In almost every class, I teach a bad book, an awful, poorly written, sometimes sexist, racist, reactionary book.

I do this for a few reasons. First of all, I do it to see if my students notice. I taught a selection of stories by Isabel Allende in a course on Latin American women writers while teaching in Peru. The day I walked in to teach the students were all mumbling under the breath, casting semi-hostile looks at me. They had hated it. Thought it was really bad. Thought she couldn't write, thought her stories were sexist and [End Page 7] derivative of masters like Gabriel García Márquez. But they assumed that I had to like it or I wouldn't have put it on the syllabus. When they found out I hated it too, we had a great time in class trashing it critically and learning a lot in the process.

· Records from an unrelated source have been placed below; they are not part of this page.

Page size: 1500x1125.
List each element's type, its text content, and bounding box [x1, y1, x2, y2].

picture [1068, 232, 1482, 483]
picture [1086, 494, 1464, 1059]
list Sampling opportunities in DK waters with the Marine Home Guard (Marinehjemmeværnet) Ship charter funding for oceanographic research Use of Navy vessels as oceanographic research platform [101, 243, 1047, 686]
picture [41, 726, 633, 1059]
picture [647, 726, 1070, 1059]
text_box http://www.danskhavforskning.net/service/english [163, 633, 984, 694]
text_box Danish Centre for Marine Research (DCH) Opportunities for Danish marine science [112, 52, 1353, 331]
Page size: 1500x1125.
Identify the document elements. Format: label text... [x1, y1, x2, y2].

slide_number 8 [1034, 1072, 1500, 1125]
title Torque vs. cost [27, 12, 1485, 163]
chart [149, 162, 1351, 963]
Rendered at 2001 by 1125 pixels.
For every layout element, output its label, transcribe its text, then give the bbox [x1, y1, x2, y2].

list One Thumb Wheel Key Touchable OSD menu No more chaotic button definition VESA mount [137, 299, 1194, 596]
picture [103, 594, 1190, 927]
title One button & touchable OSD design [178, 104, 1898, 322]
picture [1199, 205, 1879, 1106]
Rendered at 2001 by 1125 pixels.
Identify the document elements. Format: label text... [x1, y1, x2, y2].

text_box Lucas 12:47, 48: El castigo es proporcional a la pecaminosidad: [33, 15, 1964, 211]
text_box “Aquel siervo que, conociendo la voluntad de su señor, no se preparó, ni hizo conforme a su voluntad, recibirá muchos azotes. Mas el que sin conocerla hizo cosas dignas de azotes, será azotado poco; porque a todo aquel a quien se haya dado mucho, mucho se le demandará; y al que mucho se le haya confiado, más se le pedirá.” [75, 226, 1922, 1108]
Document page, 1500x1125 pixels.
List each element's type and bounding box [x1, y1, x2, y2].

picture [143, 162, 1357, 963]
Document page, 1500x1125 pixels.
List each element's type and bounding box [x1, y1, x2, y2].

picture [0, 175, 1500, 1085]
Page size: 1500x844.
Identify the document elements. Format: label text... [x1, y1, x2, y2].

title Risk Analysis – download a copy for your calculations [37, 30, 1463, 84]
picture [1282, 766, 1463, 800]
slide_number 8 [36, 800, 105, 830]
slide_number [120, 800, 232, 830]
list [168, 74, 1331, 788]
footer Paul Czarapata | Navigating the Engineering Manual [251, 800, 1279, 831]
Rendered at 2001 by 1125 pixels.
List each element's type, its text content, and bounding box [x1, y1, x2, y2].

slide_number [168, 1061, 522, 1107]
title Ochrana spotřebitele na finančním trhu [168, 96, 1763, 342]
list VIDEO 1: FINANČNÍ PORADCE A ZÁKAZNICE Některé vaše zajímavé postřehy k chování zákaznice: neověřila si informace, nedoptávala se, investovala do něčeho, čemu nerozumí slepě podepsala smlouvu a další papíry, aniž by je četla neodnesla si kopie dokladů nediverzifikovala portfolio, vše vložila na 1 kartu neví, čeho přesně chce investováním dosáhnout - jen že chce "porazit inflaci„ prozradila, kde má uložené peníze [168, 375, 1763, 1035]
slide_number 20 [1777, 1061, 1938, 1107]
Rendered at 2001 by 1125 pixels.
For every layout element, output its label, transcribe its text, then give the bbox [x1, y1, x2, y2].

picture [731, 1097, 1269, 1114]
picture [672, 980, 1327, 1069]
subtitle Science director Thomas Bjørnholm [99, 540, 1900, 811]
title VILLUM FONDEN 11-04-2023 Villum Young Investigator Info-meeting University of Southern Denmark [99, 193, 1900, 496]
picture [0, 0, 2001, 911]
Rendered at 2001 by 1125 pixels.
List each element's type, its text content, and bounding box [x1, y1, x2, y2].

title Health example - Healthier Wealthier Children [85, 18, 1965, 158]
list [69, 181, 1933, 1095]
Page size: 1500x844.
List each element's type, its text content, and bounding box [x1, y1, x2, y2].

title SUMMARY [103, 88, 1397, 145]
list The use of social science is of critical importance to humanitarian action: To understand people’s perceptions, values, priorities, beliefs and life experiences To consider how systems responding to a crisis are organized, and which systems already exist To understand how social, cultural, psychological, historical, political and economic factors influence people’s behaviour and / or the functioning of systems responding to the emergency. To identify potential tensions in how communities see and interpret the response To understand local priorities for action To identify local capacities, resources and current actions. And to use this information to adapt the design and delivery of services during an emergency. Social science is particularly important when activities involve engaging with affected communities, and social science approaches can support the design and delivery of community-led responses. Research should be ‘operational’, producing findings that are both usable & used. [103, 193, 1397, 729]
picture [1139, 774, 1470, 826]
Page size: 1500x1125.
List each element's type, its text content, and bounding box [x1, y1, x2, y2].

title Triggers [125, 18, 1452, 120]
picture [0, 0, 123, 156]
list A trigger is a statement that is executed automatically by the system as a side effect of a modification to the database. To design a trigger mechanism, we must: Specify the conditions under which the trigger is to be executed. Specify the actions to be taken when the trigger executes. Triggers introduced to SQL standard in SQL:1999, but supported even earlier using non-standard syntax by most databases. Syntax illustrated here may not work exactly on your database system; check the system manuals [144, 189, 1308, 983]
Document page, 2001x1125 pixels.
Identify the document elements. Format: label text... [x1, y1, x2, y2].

So now you know that other reason I like to teach bad books. I like to trash them. I like to teach my students that they can trash bad books. Too much reverence for the literary can float around graduate programs in literature. We feel besieged as our programs shrink and our students dwindle, and the result can be an odd, misplaced aura of the book. That is no good. All literature is not good. Some is really bad, and we need to learn how to talk about why it is bad. And we need to have some fun doing it. Without the recognition and railing about the bad book, there can be no real pleasure in the good one.

I just finished my graduate syllabus for this term. I have a really, really bad one on there. I wonder if the students will notice.